>

Lucy Strange

Children's writer

About

Lucy Strange is an award-winning children’s author. Her books capture elements of classic children’s literature in a style that is engaging and accessible for today’s younger readers. Often inspired by folklore, fairy tales and mythology, Lucy combines British landscapes and historical settings with touches of fantasy, creating utterly convincing worlds in which anything might happen.

Lucy’s first novel, The Secret of Nightingale Wood (Chicken House, 2016), was the Waterstones book of the month. She was awarded an Arts Council grant to write her Second-World-War story, Our Castle by the Sea (2019) which won the Zilveren Griffel award in the Netherlands and was shortlisted for the Waterstones Book prize 2020. Lucy’s gothic mystery, The Island at the Edge of Night (2024) was nominated for the Carnegie Medal 2025.

Lucy has written four dyslexia-friendly books for Barrington Stoke, including The Storm and the Minotaur (2023) which is being adapted for the stage by Slung Low. In 2024, Walker Books launched Lucy’s series Lockett & Wilde’s Dreadfully Haunting Mysteries— a collaboration with artist Pam Smy.

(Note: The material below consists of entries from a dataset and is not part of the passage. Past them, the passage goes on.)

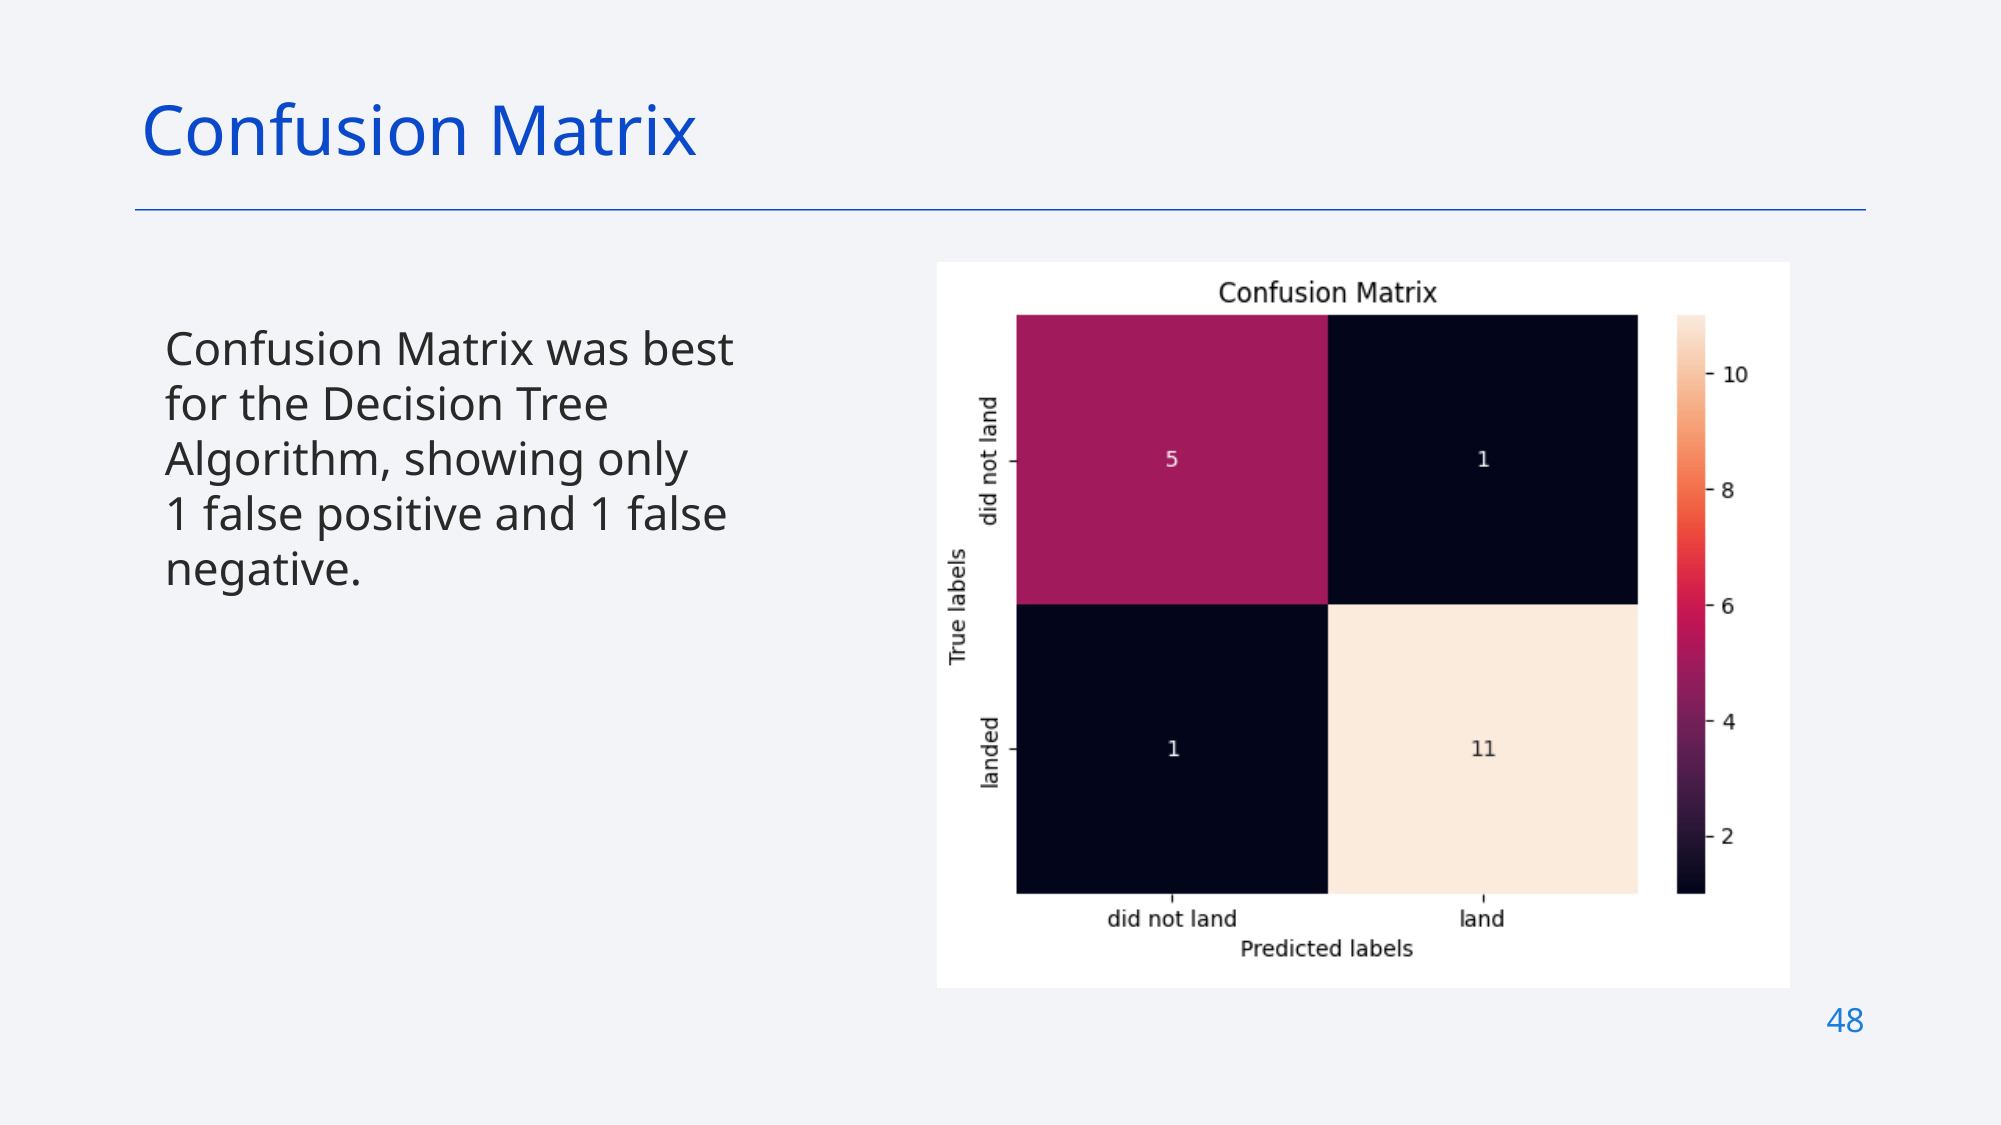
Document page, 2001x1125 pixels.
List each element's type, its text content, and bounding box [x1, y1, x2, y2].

picture [0, 0, 2001, 1125]
list Confusion Matrix was best for the Decision Tree Algorithm, showing only 1 false positive and 1 false negative. [112, 312, 826, 938]
text_box Confusion Matrix [126, 88, 1852, 179]
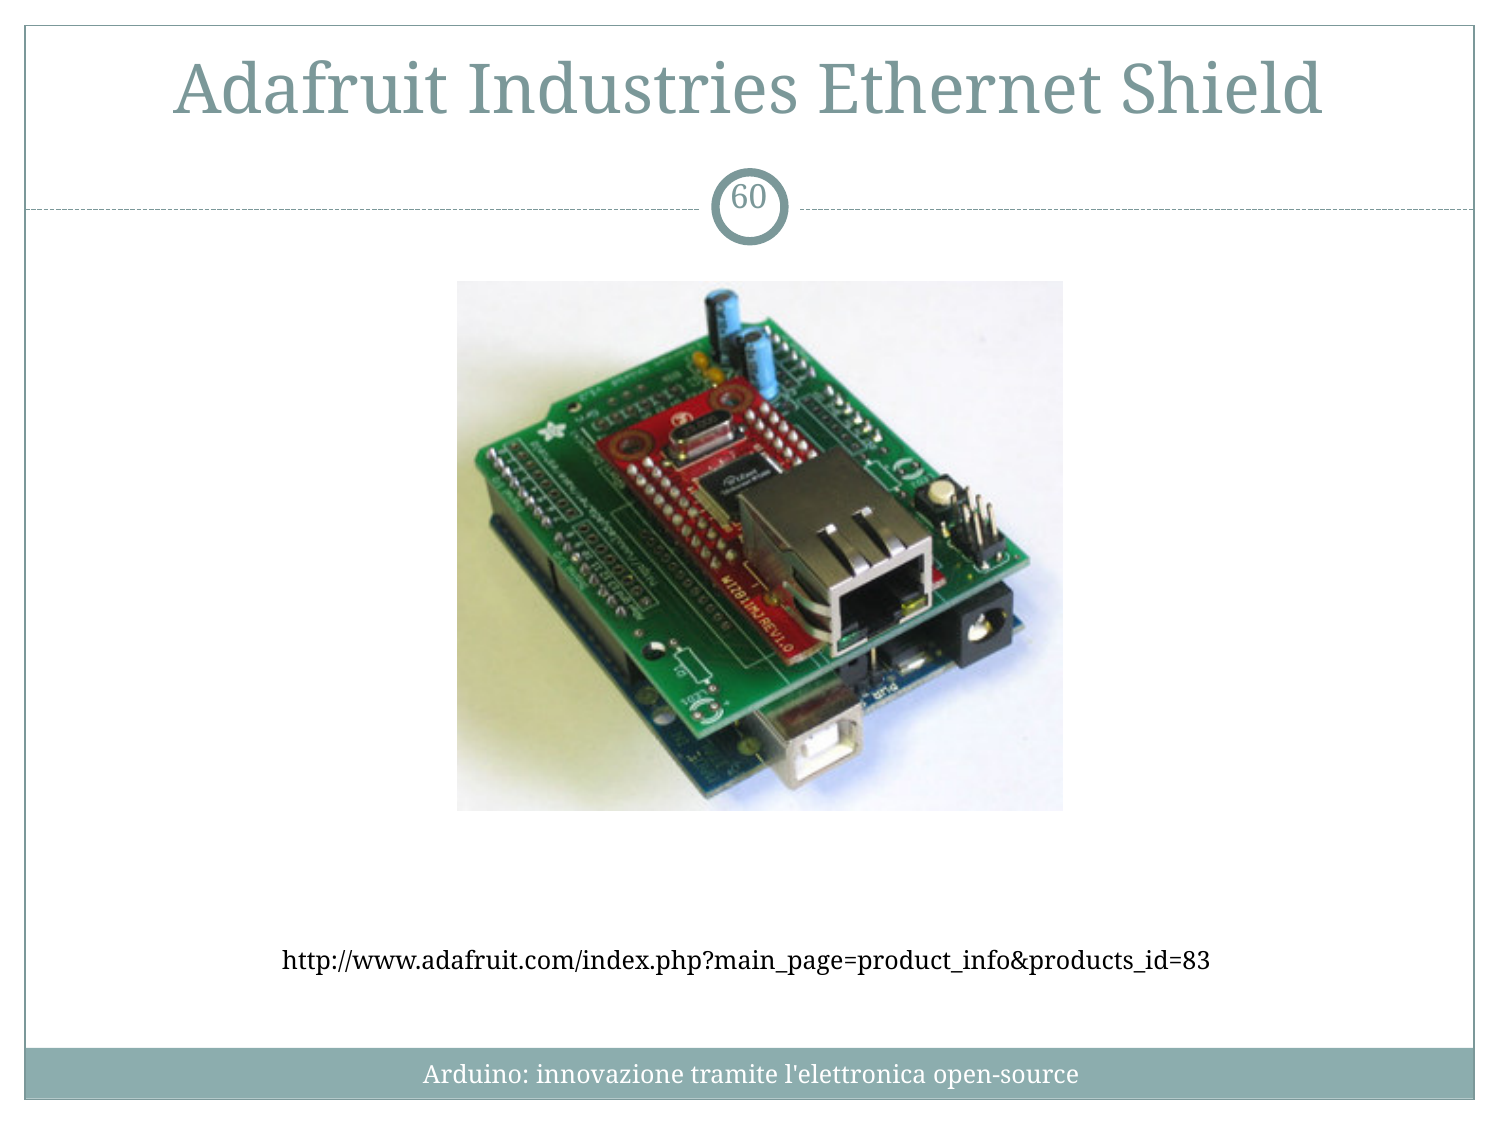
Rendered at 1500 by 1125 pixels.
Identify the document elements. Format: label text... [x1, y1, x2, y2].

slide_number <numero> [715, 168, 791, 241]
picture [457, 281, 1063, 811]
title Adafruit Industries Ethernet Shield [49, 37, 1450, 162]
list http://www.adafruit.com/index.php?main_page=product_info&products_id=83 [49, 937, 1445, 1020]
footer Arduino: innovazione tramite l'elettronica open-source [50, 1051, 1454, 1112]
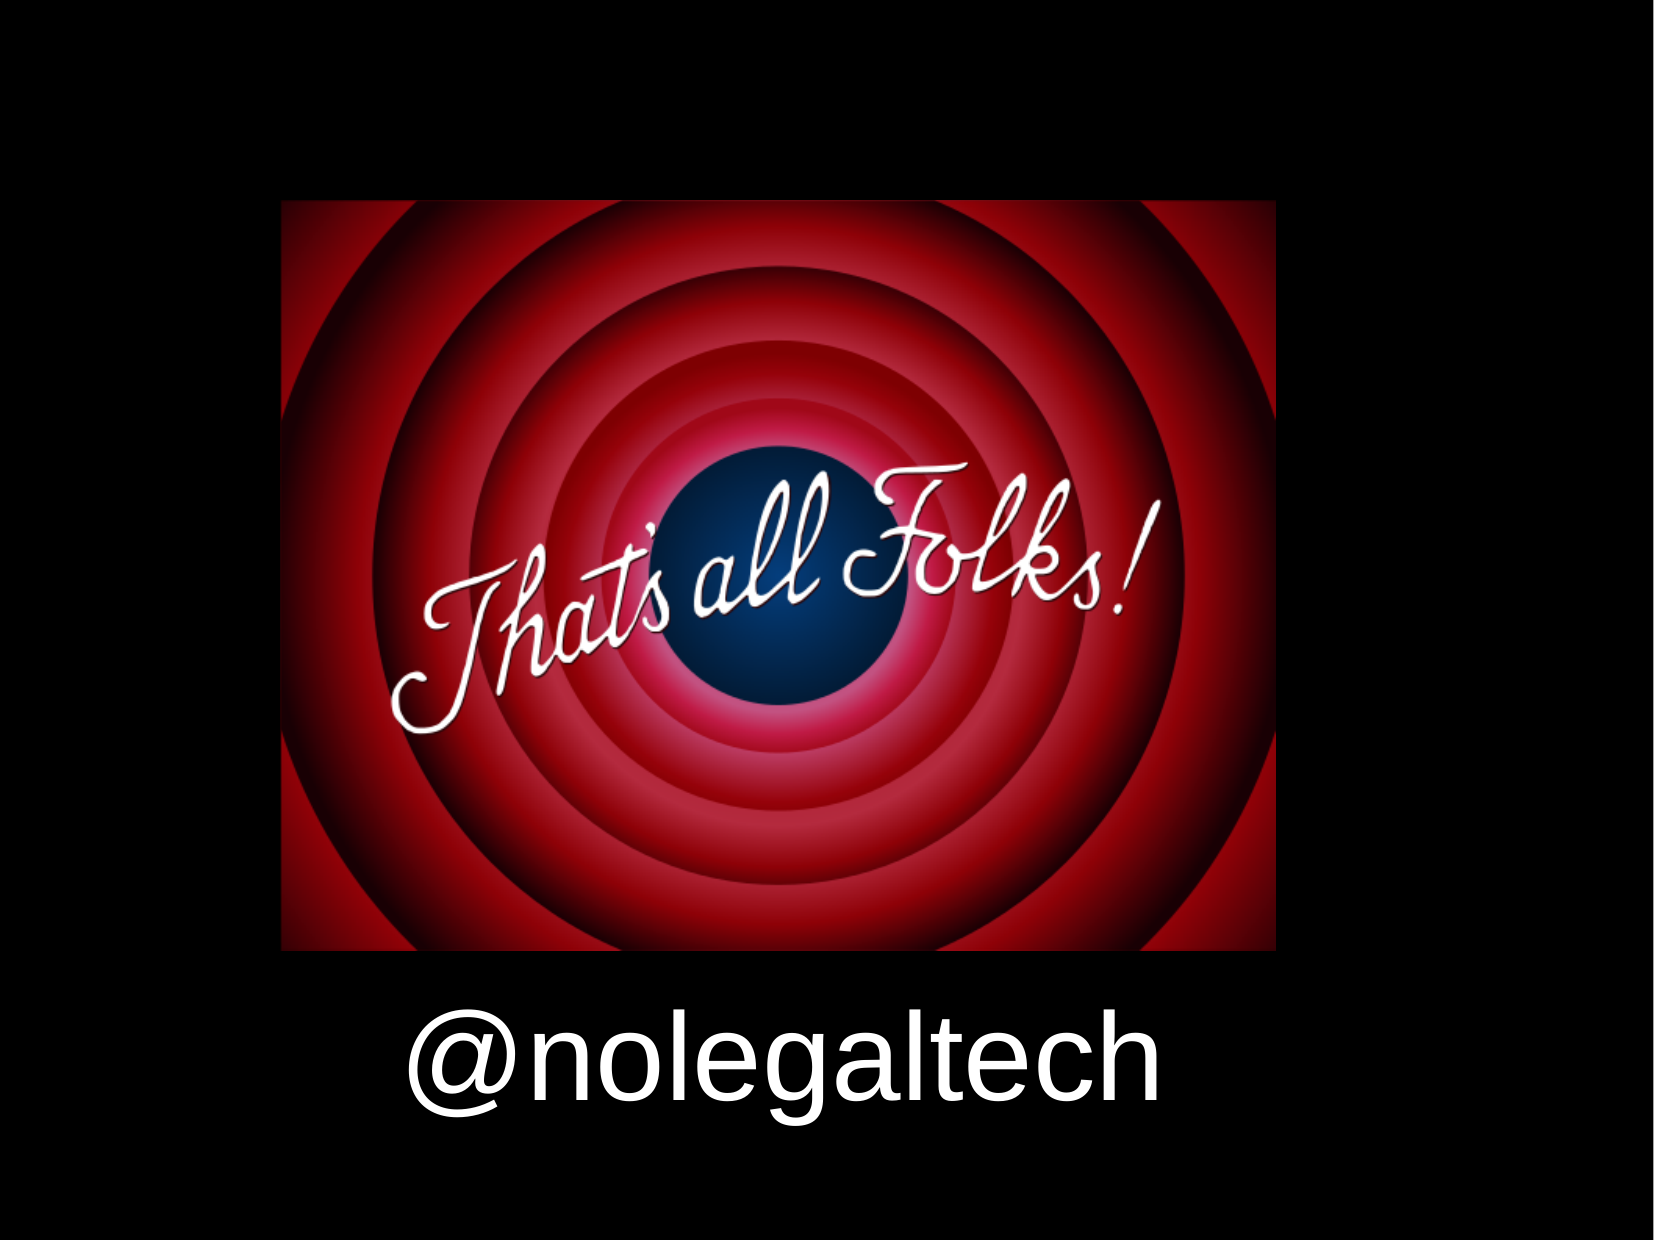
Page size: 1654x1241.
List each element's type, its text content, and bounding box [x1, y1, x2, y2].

text_box @nolegaltech [188, 968, 1276, 1146]
picture [280, 200, 1276, 951]
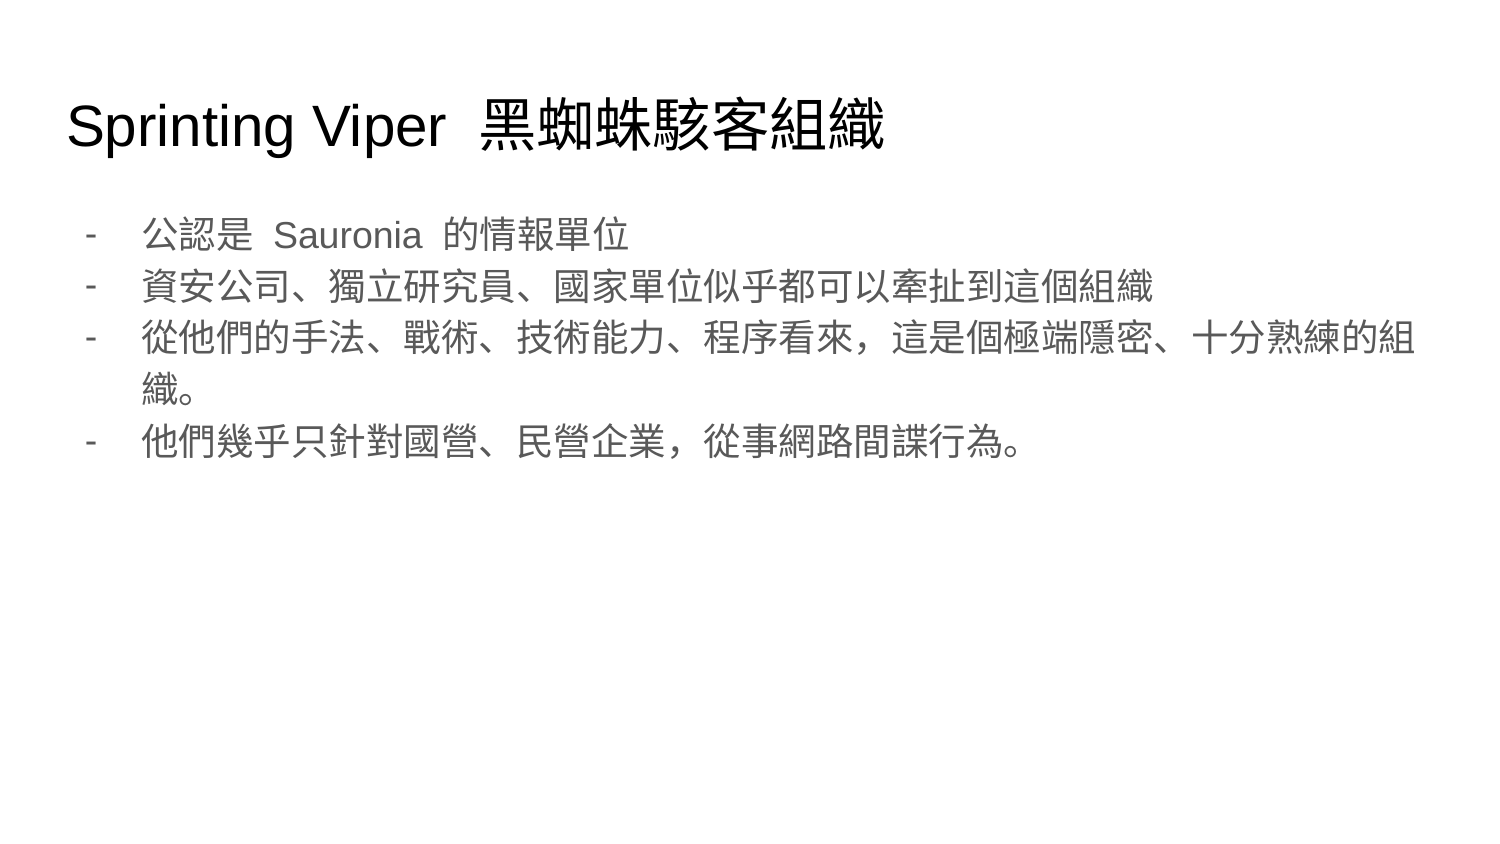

Before becoming a professional writer, Lucy worked as a secondary-school English teacher. She now speaks at schools, literature festivals and literacy conferences all over the world. Having also trained as an actor, Lucy narrates her own audiobooks, and won the 2019 Audie award in New York for her narration of The Secret of Nightingale Wood.

Lucy lives in the heart of the Kent countryside with her husband and son.